Einige Besucher erinnern sich noch an die jüngsten Tunnel-Unglücke. Dass die Notausgänge, die von der einen Röhre in die andere führen, ziemlich schmal seien, wird da kritisiert. Sicher wolle man den Anwohnern und späteren Benutzern des Tunnels auch zeigen, dass hier mit zahlreichen Notruf-Boxen, Ausgängen und natürlich einer Antenne für den Handy-Empfang unter Tage modernste Sicherheitsvorkehrungen getroffen worden seien, sagt Frank Bielka. Aber mit dem Fest am Sonntag sollte offenbar auch ein Schlussstrich unter eine lange Debatte gezogen werden. Auch mitten durch die Neuköllner SPD war der Riss gegangen, sagt Bielka. "Nun hoffen wir, dass das neue Straßenstück gut genutzt wird." Eine Anwohnerin kündigt allerdings an, dass sie die Ohren spitzen wird: "Wenn es hier an der Ausfahrt zu viel Krach gibt, mache ich Ärger".

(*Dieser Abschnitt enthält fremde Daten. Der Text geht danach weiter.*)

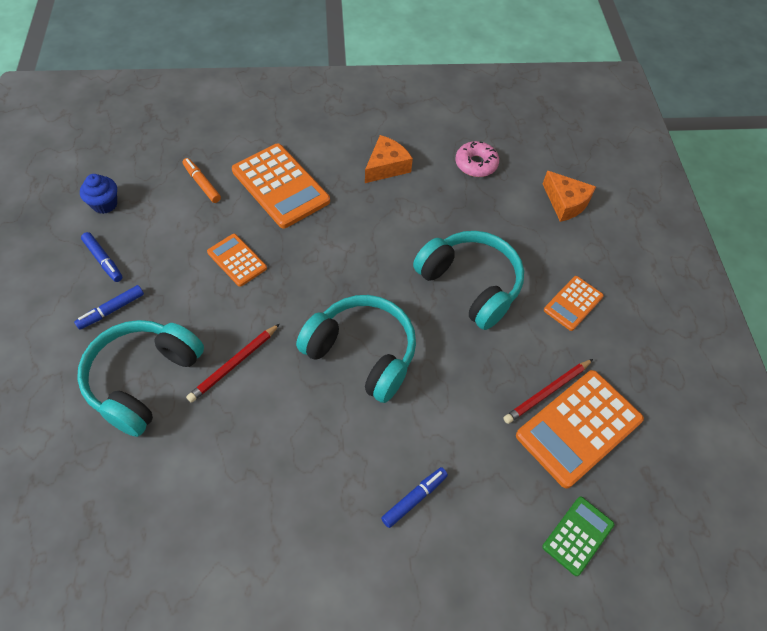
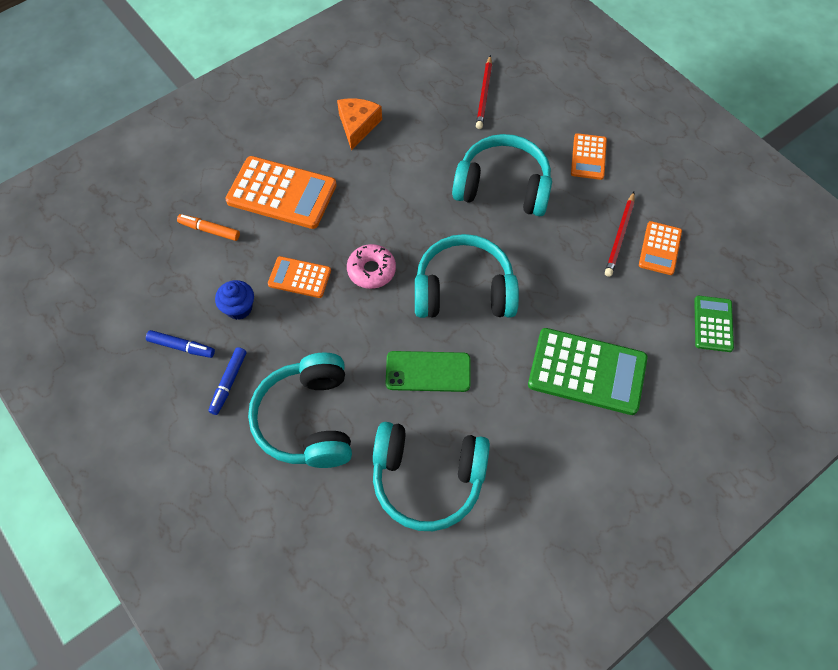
camera: 30 degrees left, 5 degrees up
blue cupcake [80,174,117,214] -> blue cupcake moved to [215,280,254,320]
red pencil [186,324,280,403] -> red pencil moved to [476,55,492,129]
blue marker [381,467,448,528] -> green calculator [528,328,647,415]
pink donut [455,141,499,177] -> pink donut moved to [347,244,396,289]
orange calculator [516,370,644,489] -> orange calculator [639,221,682,275], size x0.55
orange cheese [543,171,596,222] -> none
none -> turquoise headphones [373,422,490,531]
none -> green phone [386,351,470,392]

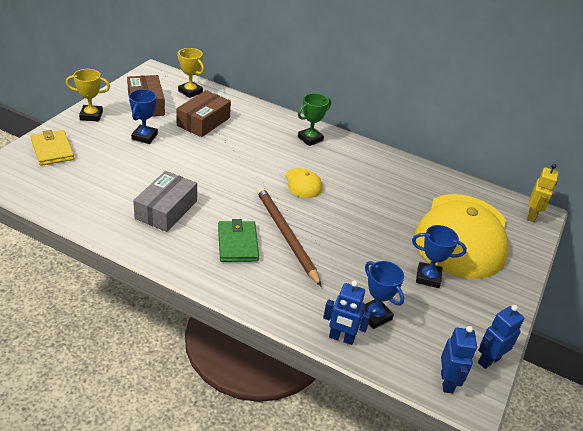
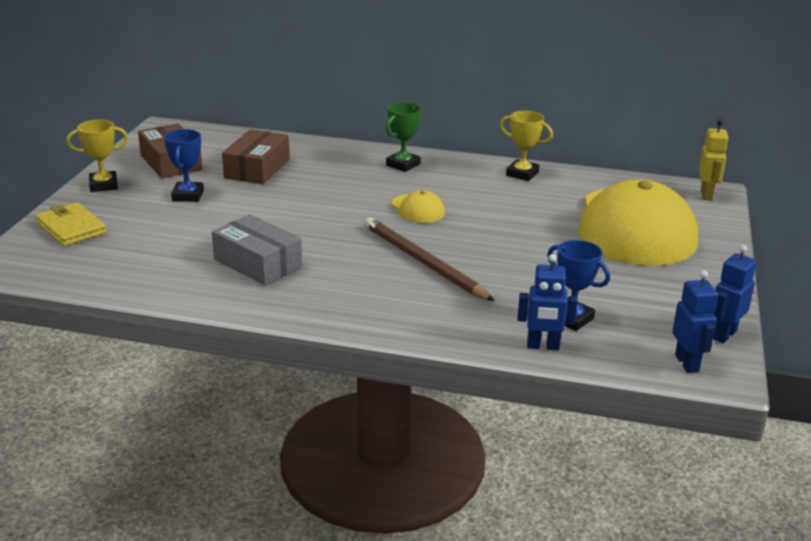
camera: 10 degrees left, 10 degrees down
grey box [133,171,197,232] -> grey box turned 60 degrees counterclockwise [212,214,302,285]
yellow trophy [177,48,204,98] -> yellow trophy moved to [500,111,553,181]
green wallet [218,219,259,262] -> none
blue trophy [412,225,467,288] -> none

Thomas Pohnke ist bereits vor Staub und Lärm geflohen, am Sonntag aber doch aus Rudow zur alten Heimat an die Buschkrugallee gekommen. "Ich habe früher Hermannstraße 136 gewohnt, direkt an der Einfahrt vom Tunnel. Aber als die Bagger vor anderthalb Jahren kamen, wusste ich: Jetzt ist Schluss." Von den 17 Mietsparteien in seinem früheren Wohnhaus seien nur noch zehn übrig. Andere Anwohner wiederum hatten keine Wahl als umzuziehen. Wie berichtet, wurden im Zuge der Autobahn-Verlängerung etwa 68 Häuser mit 500 Wohnungen abgerissen, 40 Gewerbetreibende gaben ihren Standort auf. Eva-Maria Priebe hat "keine andere Wahl als durchzuhalten". Die 50-Jährige betreibt im Haus Bürgerstraße 1 Ecke Buschkrugallee seit 20 Jahren einen Zeitungsladen. Vor vier Jahren starb ihr Mann, seitdem steht sie sieben Tage die Woche meist alleine im Geschäft. Frau Priebe kann die Freude von Autofahrern über die neue Verkehrsader nicht teilen: "Ich habe die Hälfte des Umsatzes verloren." Viele Kunden mussten Abriss-Häuser verlassen, andere genervte Mieter - vor allem Deutsche - zogen weg. Früher schloss die Geschäftsfrau gegen vier Uhr früh den gegenüberliegenden Parkplatz von Getränke Hoffmann auf, den auch ihre Kunden mitbenutzen durften. "Jetzt mache ich erst um 6.30 Uhr auf, früher lohnt es sich nicht mehr." Auch andere Kundschaft bleibt weg: Arbeiter, die früher in der nahegelegenen Industriegegend beschäftigt waren. Ob die neue Verkehrsader neue Kunden bringt? Eva-Maria Priebe: "Schlimmer kann es ja nicht mehr werden." Wenigstens am Sonntag herrschte im Laden Hochbetrieb.